Despite the price hikes, domestic real estate transactions may increase by up to 35% year-over-year in the first nine months of 2024, according to estimates by Vietnam-based investment firm VinaCapital.

On Batdongsan.com.vn, a Vietnamese real estate portal owned by Singapore’s PropertyGuru, searches for land, private homes, and apartments in Q3 this year increased by 49%, 25%, and 24%, respectively, compared to the same period last year.

Waiting for the Real Estate Thaw

Vietnam’s real estate industry entered a recession in 2022 and only recovered growth in the first quarter of 2024.

However, construction credit, short-term loans used to finance construction projects, has not caught up with the overall credit growth recovery as of May, while bond issuance in the first half remained low, according to BMI.

The real estate market is expected to return to growth soon.

“The Vietnamese real estate sector appears to be recovering from a prolonged downturn, but we believe this critical sector of the economy will take two to three years to return to pre-recession growth rates,” the company wrote in a note on September 12.

The company believes that the country’s housing supply-demand imbalance will take time to normalize due to delays in constructing and providing affordable housing to address the shortage.

However, there is optimism that recent reforms under the 2024 Land Law, the 2023 Real Estate Business Law, and the 2023 Housing Law will help address issues of inefficient land access, project development, and providing incentives for social housing, gradually paving the way for a more positive outlook for the sector.

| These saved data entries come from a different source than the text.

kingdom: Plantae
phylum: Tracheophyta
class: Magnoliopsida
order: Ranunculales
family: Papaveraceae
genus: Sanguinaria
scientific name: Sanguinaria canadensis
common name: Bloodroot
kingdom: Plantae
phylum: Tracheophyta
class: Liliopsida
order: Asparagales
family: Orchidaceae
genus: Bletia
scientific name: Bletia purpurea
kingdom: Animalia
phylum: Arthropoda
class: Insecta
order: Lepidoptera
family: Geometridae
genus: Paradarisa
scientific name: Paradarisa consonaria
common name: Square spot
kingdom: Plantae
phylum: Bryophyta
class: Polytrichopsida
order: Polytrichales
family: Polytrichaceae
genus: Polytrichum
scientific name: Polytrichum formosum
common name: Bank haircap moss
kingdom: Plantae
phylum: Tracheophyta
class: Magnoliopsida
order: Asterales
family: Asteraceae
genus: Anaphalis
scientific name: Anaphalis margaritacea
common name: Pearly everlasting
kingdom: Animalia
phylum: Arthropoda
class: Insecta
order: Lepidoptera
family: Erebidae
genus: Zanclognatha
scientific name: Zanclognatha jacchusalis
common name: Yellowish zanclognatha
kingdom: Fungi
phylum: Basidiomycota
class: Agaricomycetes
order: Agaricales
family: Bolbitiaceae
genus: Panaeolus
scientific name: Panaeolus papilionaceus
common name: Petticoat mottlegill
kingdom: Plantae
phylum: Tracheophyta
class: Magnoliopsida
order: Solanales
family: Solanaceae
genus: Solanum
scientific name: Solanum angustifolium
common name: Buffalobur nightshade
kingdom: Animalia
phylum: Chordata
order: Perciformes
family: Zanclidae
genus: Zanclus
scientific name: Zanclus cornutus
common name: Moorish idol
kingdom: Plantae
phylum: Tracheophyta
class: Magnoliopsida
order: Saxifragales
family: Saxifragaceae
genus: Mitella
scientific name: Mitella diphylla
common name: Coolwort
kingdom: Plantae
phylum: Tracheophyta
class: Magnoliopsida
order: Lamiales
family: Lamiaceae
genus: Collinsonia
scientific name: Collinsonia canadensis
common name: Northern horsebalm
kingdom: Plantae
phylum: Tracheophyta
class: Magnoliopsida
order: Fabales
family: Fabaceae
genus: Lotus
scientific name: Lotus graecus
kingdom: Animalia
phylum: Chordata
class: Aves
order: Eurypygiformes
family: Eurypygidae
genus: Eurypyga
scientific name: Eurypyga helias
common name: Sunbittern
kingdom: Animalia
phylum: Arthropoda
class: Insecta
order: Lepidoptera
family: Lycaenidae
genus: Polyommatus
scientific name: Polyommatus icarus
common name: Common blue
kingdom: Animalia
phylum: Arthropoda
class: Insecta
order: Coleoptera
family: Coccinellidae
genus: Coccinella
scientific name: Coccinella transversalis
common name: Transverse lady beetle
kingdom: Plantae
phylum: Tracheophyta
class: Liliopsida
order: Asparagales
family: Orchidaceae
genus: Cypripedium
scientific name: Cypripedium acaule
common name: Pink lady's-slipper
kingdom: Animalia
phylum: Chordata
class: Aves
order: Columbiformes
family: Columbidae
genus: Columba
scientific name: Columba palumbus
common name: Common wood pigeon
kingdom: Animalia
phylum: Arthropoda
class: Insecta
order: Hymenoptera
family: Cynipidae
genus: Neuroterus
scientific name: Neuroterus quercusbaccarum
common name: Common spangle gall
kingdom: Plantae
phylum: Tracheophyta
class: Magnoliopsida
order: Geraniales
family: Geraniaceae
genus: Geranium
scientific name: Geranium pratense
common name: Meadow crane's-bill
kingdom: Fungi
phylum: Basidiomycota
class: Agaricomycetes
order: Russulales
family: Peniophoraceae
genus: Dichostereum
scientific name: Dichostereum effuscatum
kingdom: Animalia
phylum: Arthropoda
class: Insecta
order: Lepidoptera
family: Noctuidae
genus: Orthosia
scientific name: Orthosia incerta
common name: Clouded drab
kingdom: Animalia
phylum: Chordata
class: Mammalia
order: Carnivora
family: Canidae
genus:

Eric Levinson, Director of Institutional Partnerships at VinaCapital, noted that “the government has some tools it can use to stimulate the economy, such as increasing infrastructure spending and facilitating a further thaw in the real estate sector.”

He added that “a stronger real estate market would almost certainly improve consumer psychology and consumption in Vietnam, which has been somewhat subdued in 2024.”

Additionally, developers are also looking to the provinces surrounding the major cities to address the shortage of affordable housing. The provinces near Ho Chi Minh City, such as Binh Duong, Dong Nai, and Long An, offer developers cheap land while also benefiting from improved infrastructure and connectivity.